Il n’y a pas de stage « pré-génital », il y a différents stades sexuels : oculo-bucal, oculaire, oral, anal, mature. Ce qui permet de théoriser non pas seulement un développement génital, mais essentiellement, un parachèvement sexuel de la vie du sujet du point de vue de la génitalité. Lorsqu’on parle de « stage pré-génital », il doit s’agir d’une période sexuelle ayant mal aboutie à sa maturité (qui est une transition, de toutes les façons !). Si on veut parler de « période pré-génitale », on suppose que le stade qui en suit un en cours est sur le point de se prononcer ; il y aura donc autant de période « pré-génitale » qu’il y a de stades sexuels.
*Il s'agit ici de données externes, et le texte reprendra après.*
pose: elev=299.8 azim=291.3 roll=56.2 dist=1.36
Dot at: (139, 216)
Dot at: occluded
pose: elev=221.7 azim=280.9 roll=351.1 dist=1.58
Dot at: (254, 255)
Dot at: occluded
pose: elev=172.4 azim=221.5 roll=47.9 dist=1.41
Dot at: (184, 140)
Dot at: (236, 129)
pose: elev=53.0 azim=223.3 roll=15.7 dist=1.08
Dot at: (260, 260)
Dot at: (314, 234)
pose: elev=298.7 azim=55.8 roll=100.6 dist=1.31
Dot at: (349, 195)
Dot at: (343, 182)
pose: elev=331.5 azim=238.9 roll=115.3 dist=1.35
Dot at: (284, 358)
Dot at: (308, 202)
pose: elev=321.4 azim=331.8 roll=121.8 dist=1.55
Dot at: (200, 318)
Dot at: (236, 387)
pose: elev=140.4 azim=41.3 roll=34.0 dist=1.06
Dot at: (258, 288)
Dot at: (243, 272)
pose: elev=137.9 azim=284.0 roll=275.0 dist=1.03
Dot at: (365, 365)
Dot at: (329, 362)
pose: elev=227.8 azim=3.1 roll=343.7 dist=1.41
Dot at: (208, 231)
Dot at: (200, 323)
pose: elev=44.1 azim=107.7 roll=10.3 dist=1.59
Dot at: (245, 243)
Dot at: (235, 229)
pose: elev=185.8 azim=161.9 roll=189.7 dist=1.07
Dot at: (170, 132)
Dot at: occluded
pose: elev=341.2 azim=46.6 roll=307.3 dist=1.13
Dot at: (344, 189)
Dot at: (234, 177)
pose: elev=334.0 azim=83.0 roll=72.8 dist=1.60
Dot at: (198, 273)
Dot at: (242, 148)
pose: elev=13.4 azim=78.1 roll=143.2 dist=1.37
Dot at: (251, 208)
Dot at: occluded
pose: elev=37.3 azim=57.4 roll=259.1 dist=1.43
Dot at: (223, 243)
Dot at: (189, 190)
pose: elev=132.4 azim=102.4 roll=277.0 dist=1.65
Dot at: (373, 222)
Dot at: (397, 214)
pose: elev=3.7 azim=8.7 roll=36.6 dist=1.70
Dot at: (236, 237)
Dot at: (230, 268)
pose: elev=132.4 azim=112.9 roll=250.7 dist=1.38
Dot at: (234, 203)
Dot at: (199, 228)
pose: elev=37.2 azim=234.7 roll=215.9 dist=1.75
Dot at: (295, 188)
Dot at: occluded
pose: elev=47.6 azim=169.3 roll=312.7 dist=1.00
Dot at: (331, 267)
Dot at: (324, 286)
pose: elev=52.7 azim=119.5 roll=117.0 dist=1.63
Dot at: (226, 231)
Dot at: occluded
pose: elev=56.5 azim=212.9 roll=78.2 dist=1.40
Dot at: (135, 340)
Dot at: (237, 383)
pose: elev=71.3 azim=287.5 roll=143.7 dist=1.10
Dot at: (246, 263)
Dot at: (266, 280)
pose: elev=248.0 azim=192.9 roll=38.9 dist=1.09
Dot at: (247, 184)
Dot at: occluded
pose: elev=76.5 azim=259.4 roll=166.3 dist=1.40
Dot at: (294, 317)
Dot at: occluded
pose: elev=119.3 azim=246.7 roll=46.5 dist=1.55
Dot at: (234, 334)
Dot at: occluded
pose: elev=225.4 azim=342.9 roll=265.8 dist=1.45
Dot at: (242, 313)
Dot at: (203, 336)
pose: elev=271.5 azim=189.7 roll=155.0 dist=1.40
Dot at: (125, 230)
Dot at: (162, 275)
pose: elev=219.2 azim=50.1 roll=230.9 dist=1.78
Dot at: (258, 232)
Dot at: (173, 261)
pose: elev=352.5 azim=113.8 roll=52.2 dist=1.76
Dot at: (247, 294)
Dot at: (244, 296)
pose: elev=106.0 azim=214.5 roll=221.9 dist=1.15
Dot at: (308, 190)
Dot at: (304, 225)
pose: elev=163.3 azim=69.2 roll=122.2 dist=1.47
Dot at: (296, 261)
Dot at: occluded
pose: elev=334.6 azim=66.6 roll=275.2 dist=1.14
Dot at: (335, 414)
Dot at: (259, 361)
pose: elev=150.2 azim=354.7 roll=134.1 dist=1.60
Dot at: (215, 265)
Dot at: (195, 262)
Ce que W. Reich appelle « caractère génital » n’est finalement qu’un caractère « mature », c’est à dire en correspondance avec son état de croissance et particulièrement après la puberté, qui a intégré en soi sans séquelles remarquables les différents stades de l’évolution de sa sexualité, comme l’adulte a intégré l’embryon qui détient les branchies de nos ancêtres.

Chaque passage qui se réalise dans et par la vie qui s’écoule, comme pour répondre à sa propre logique de croissance qui va de l’embryon à l’adulte pour le laisser ensuite aller à sa guise, reçoit ou non, son surplus de satisfaction et progresse vers la vie qui vient, avec son nouveau lot de demandes et les imposer comme l’eau à la graine et au sol pour une croissance. Qu’advienne un manque, il devra être regagner par une autre méthode d’entre-aide qui arrivera hélas tardivement et tentera de palier aux bons-soins qui ont fait défaut.

Même mal compris, c’est l’allant vers l’autre qui oriente le désir d’autrui, d’échanger les amours : le sien, le vôtre. Et les amours sont multiples et diverses. C’est cela la génitalité, c’est la source d’énergie qui guide vers l’autre ; et pas seulement dans un but reproductif, mais dans le but de fondre, c’est dans un but de plaisir correspondant au fait de fondre avec autrui. C’est d’ici que se situent les « problèmes » de la génitalité, psychiques, physiques, affectifs, sociaux : dans les problèmes qu’éprouve cette aptitude à la vie.